Dock Phillip Ellis Jr., a lanky right-hander of the Pirates' past, is a portly right-hander these days, but little else has changed about the man who served up one of the most famous home runs in All-Star Game history.
Ellis might have put inches on his waistline, but facially he has changed little and his personality not at all. He's the same old Dock, mischievous, talking in rhymes and riddles and laughing at a lot of the stuff he says like he's the only one who gets the joke. You're left never quite knowing what he meant or if the joke is on you.
Ellis is in town not to recount that very fat pitch Reggie Jackson drove into history in the 1971 All-Star Game, but to sign autographs.
Imagine that ... Pittsburghers lining up for two to three hours at the All-Star FanFest at the David L. Lawrence Convention Center to obtain the signature of Ellis, the flaky, funny, sometimes ace, sometimes dunce of the 1970s Pirates. Love him or hate him, and he was the kind of guy who elicited both emotions from the fans, Ellis almost always had something to say. He had a fine career, going 138-119 and started in two World Series with two different teams. But what he did off the field almost always eclipsed what he did on it.
His mouth, in fact, might have been instrumental in getting him the start in what was to be his only All-Star appearance and making him a footnote in home run history.

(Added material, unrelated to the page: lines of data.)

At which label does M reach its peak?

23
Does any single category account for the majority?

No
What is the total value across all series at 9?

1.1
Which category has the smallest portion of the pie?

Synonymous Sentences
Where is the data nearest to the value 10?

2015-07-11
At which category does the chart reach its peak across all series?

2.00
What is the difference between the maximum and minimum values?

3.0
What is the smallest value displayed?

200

Although he was 14-3 at the break in 1971, the National League was awash in great pitchers, Steve Carlton, Tom Seaver and Phil Niekro among them. Seaver, in particular, was having an outstanding season.
The American League starter, without question would be Vida Blue, on his way to a 24-win season and 16-3 at the end of June.
Ellis attempted to nudge his way into the starting role by proclaiming baseball would "never start two brothers against each other." Whether that pushed National League manager Sparky Anderson into starting Ellis is not known, but what is known is Ellis got his wish.
He started and shut out the American League in the first two innings. Luis Aparicio led off the third with a hit, and Jackson, not yet the superstar he was to become and a late addition to the team, was sent up to bat for Blue.
Ellis had two strikes on Jackson and threw a slider, which Jackson absolutely crushed. It was a breathtaking site as the ball rocketed toward right-center field and headed to who knows where until it crashed into a transformer on the right-center field light tower. The transformer was about 90 feet off the ground and some 400 feet from home plate.
Detroit Hall of Fame outfielder Al Kaline, who played in the game, had never seen such a sight at Tigers Stadium.
"It was still going up when it hit the light tower. And the ring off the bat was devastating. It was a noise you don't hear often -- almost like an aluminum bat. There was a sound when he hit it, even in a noisy ballpark, that was unbelievable."
The distance the ball would have traveled originally was estimated at about 520 feet. Years later, professors at Wayne State University calculated the distance at 650 feet.
Ellis, with a grin, distanced himself from any blame. It was the fault, he suggested, of Hall of Fame catcher Johnny Bench
"He called a bad pitch," Ellis said. "I wasn't familiar with Reggie Jackson at the time. Reggie was a breaking-ball hitter, and that's what Bench called."
Nor did Ellis consider the clout anything special.
"A little guy in Double A [Rufus Brown] hit two that went farther than that off me," he claimed. "And I've seen [ex-Pirate] Bob Robertson hit one as far or farther."
Ellis was capable of doing anything.
On May 1, 1974, facing the Cincinnati Reds, he hit the first three batters, Pete Rose, Joe Morgan and Dan Driessen. He tried to hit Tony Perez, but couldn't. Instead Perez walked. He threw two pitches at Bench before being removed.
"They called our team dumb," said Ellis of the Reds. "I told Kurt Bevacqua in spring training I would drill all of them.
"Bevacqua said, 'I'll bet you a Chateaubriand.'
"I collected."
A year later at a team meeting where he was supposed to apologize for failing to accept a bullpen assignment, he ended up criticizing his teammates and manager Danny Murtaugh.
Murtaugh threw Ellis out of the clubhouse. General manager Joe L. Brown suspended Ellis before the game was over and, after the season, Ellis was traded to the New York Yankees.
Ellis pitched a no-hitter against San Diego in 1970 when he was strung out on drugs. He showed up in the bullpen at Wrigley Field wearing curlers in his hair and he famously complained about the quality of the beds when the Pirates were in the 1971 World Series.
Ellis works with troubled youths in Southern California these days.
With Dock it's no doubt a case of, "Don't do as I do, do as I say."